Raw records:
>> start

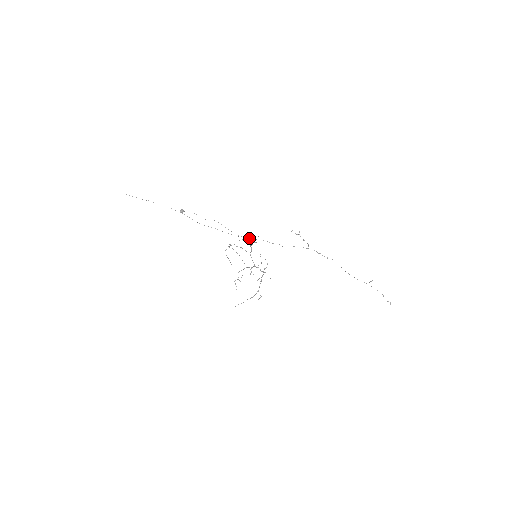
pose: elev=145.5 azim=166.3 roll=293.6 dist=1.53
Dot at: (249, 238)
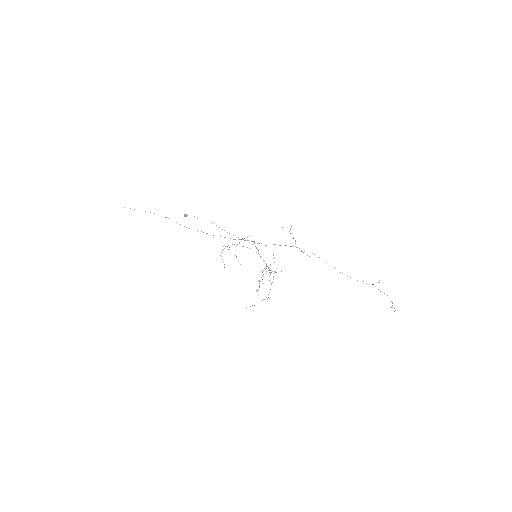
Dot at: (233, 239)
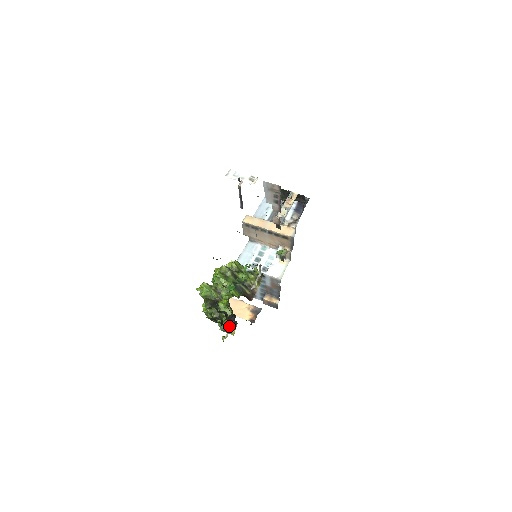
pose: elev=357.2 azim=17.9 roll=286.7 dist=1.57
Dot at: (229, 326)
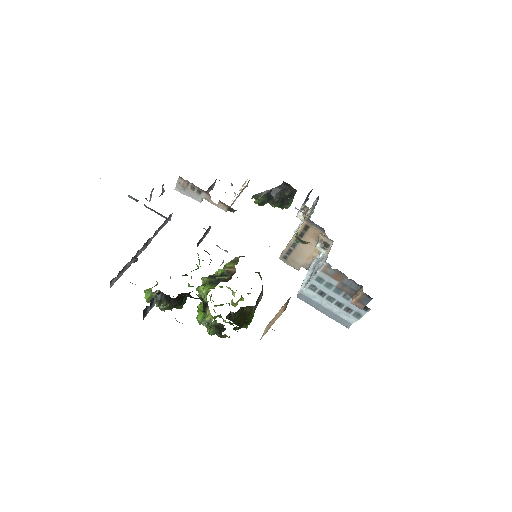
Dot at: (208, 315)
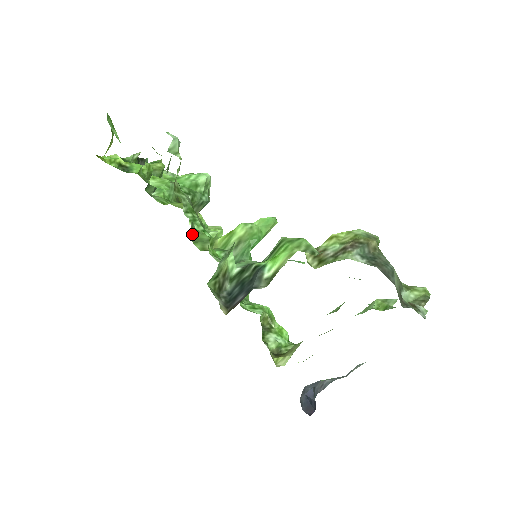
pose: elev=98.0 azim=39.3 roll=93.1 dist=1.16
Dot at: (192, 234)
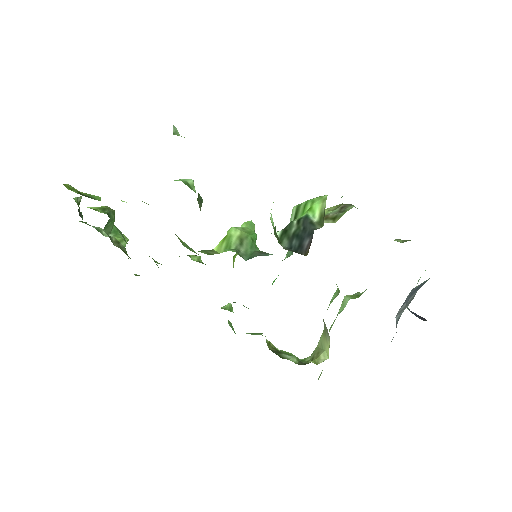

>> end

Written instruction: Could you edit the data, between the line holding "pose: elev=357.2 azim=17.9" and the end, inclusive, so that "dist" becomes "distance" and nothing else changes? Leave the pictures out of your answer.

Correct answer:
pose: elev=357.2 azim=17.9 roll=286.7 distance=1.57
Dot at: (229, 326)
Dot at: (208, 315)
pose: elev=98.0 azim=39.3 roll=93.1 distance=1.16
Dot at: (192, 234)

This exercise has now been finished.